Investors and depositors must not only believe that banks have good capital ratios, ample access to liquidity and behave responsibly, but also that the supervisory and regulatory architecture put in place after 2008 to save the system works. In the short term, there can be gradations of confidence in all of this. But when we finally look in the box, investors must either trust all of these things or none. It is a binary outcome: the cat can’t be a little bit dead.
Reason points to the recent banking instability being a series of containable issues, mostly based on supervisory and management issues. Silicon Valley Bank, Silvergate Bank and Signature Bank were unusually exposed to interest rate risk through both their clientele (itself a phenomenon of a low-rate environment) and their assets (long-term bonds that had to be sold at a huge loss to redeem deposits). First Republic, with a wealthy depositor base that might largely be uninsured, has also been caught up in concerns about liquidity. Credit Suisse, in trouble many times before for a litany of reasons, is now dealing with both confidence and liquidity concerns.
The good news is a lot has changed since 2008. Banks are far better capitalised and regulated than before the global financial crisis. And as awful as that period was, we learnt many lessons from it, among them the importance of swift, decisive action to stem contagion.
Central banks immediately dusted off the playbook for addressing a liquidity crisis and stepped in as lenders of last resort. The US Federal Reserve, Treasury and FDIC guaranteed all deposits for SVB and Signature Bank, and the Fed created a new lending programme, the Bank Term Funding Program, for banks with underwater securities on the books to access at par. The Swiss National Bank extended a credit line of up to SFr50bn ($54bn) to Credit Suisse.

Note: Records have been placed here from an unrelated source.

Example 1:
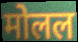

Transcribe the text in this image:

मोलल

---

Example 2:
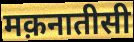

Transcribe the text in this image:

मक़नातीसी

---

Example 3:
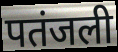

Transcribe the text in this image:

पतंजली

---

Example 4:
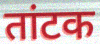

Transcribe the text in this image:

तांटक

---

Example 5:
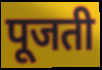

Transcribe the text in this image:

पूजतीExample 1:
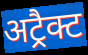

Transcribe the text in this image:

अट्रैक्ट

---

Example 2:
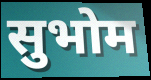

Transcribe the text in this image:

सुभोम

The bad news is that so far trust in the banking sector has not been restored. A week after the US programmes were announced, First Republic remains under pressure — even after receiving $30bn in deposits from larger banks. Its shares fell 33 per cent on Friday. All of the banks in the KRE banking ETF were down; the index closed off by 6 per cent. Fed data showed it loaned $11.9bn through its new facility in the week up until last Thursday and a record high of $152.9bn through its usually stigmatised discount window. Clearly, liquidity is a concern across the US system. And the new credit line was not enough to save Credit Suisse: the Swiss authorities organised a weekend sale of the bank to rival UBS.
Central banks and regulators must do more to restore confidence. Fundamental trust in the banking system is wobbling. And I worry more toxic things might still be added to Schrödinger’s box. Commercial real estate loans account for about 28 per cent of small banks’ loans in the US (relative to 8 per cent for the largest banks). Some of these are underwater given high interest rates and the pandemic shift to working from home. If even a few small banks have to write down assets, solvency questions will become contagious.

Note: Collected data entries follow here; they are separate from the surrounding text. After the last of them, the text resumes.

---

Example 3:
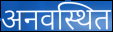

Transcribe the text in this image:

अनवस्थित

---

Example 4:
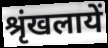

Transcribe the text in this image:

श्रृंखलायें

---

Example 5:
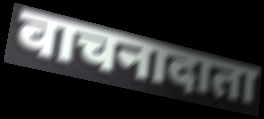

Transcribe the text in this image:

वाचनादाता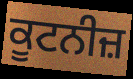
ਕੂਟਨੀਜ਼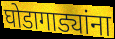
घोडागाड्यांना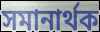
সমানার্থক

Another risk lies in private markets. They do not have to mark to market, and have booked much smaller paper losses than public markets over the past year. They may delay crystallising losses in the hopes that asset values reflate in the meantime. If assets continue to fall, however, the losses could be staggering. Private markets could undermine financial stability.

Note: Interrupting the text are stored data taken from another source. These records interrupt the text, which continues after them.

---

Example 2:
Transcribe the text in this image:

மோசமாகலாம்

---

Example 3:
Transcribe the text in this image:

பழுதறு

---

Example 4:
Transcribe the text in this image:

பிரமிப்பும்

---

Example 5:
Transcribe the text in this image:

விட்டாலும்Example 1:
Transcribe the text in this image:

We shouldn’t assume the cat is dead and a banking crisis is upon us, but we will keep hitting pockets of market dislocation as central banks continue to withdraw liquidity by raising rates and shrinking balance sheets. This is the third time in two decades we’ve had banking issues, after the financial crisis and eurozone crisis. More needs to be done to rebuild and maintain confidence in the system. Even if the cat is alive this time, we can’t assume it has nine lives.